Opposition leader quits election, takes shelter in Dutch embassy, while Zimbabweans take their voices to other African nations


With tense runoff elections in Zimbabwe less than a week away, opposition candidate Morgan Tsvangirai (right), the standard-bearer of the Movement for Democratic Change, told a weekend news conference in Zimbabwe's capital, Harare, that his party was facing a war rather than an election, "and we will not be part of that war." He withdrew from the election, although his name remains on the ballot for June 27 polls, and shortly after sought refuge in the Dutch Embassy, saying he feared for his safety. Police on Monday raided his party's headquarters and took about 60 people away.

Tsvangirai (pronounced "chan-gar-i") won the first round of the presidential election on March 29, but did not gain an outright majority against dictator Robert Mugabe. That campaign was generally peaceful, but the runoff has been overshadowed by violence and intimidation, especially in rural areas. Independent human rights groups say 85 people have died and tens of thousands have been displaced from their homes, most of them opposition supporters of Tsvangirai.

Tsvangirai returned to Zimbabwe a month ago to campaign despite information his party had said it received that he was the target of a state-sponsored assassination plot. Since then, his top deputy has been arrested on treason charges-which carry the death penalty-and Tsvangirai has been repeatedly detained by police.

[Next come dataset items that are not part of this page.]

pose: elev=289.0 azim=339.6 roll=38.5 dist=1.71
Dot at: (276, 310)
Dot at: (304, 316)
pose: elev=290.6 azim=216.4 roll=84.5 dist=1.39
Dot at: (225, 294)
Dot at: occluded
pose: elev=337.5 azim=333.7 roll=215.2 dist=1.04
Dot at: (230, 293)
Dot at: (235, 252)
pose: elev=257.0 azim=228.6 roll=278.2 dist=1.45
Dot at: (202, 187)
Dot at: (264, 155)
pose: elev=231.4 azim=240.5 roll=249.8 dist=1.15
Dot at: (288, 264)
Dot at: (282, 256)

Zimbabweans living outside the country, along with human rights groups, are taking up the cause in Tsvangirai's public absence. At a press conference last week in Nairobi, Kenya, Gorden Moyo, executive director of one such group, called Bulawayo Agenda, blamed Mugabe's party, ZANU-PF, for sparking pre-election violence: "As we speak, in every district there are structures of violence that have been put into place by ZANU-PF preparing itself to win the election at all costs."

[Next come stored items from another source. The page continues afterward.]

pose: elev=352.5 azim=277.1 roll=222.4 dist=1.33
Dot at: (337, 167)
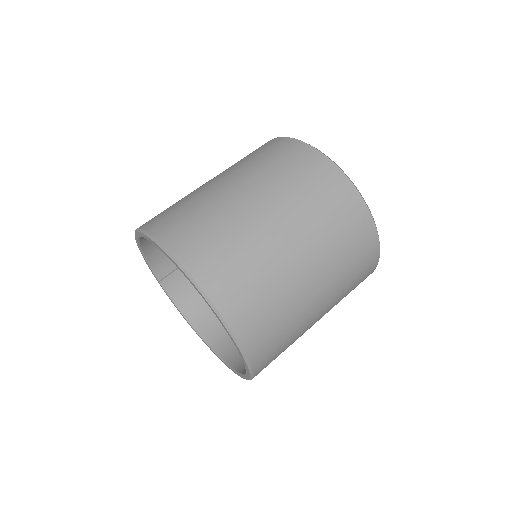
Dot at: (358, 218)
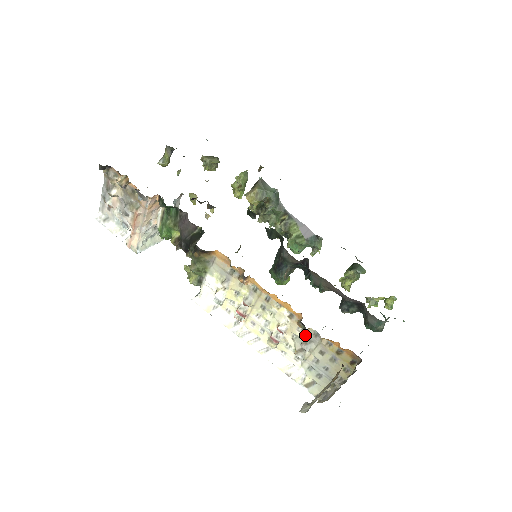
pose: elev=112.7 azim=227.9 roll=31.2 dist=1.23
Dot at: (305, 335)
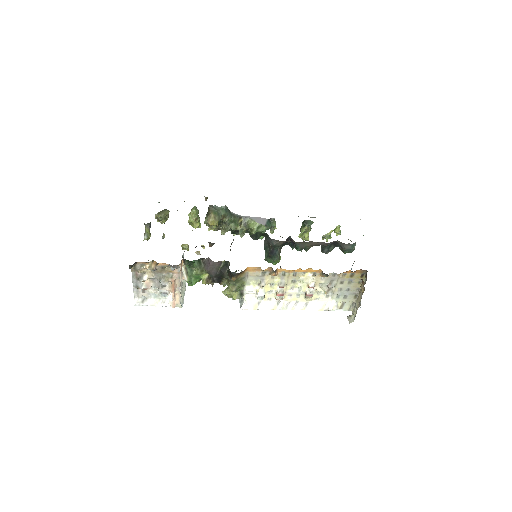
Dot at: (327, 280)
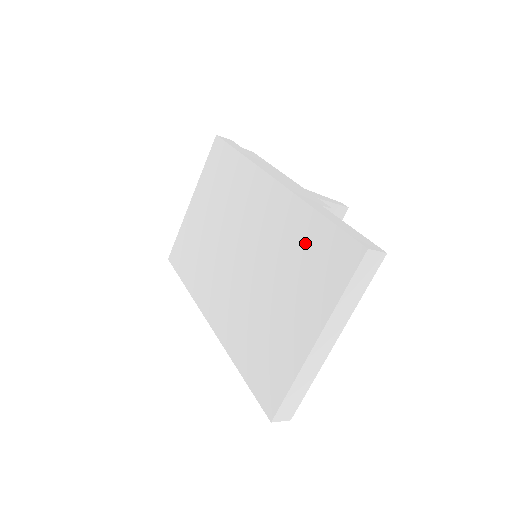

Moyo said the military is now in charge of Zimbabwe, as Mugabe himself, at 84, has grown weaker: "We believe that the military is in charge. It is positive that we are under coup. The coup is against the opposition."

Four other members of Zimbabwe's civil society, including Silas Gweshe, a MDC politician who has experienced firsthand the government's brutality to those who oppose the current regime, joined Moyo.

Gweshe's voice shook as he told how, even though he lost the election, a military patrol bombed his house and destroyed everything he had. Now on the run because he believes he is still a target, he said, "it's terrible back home."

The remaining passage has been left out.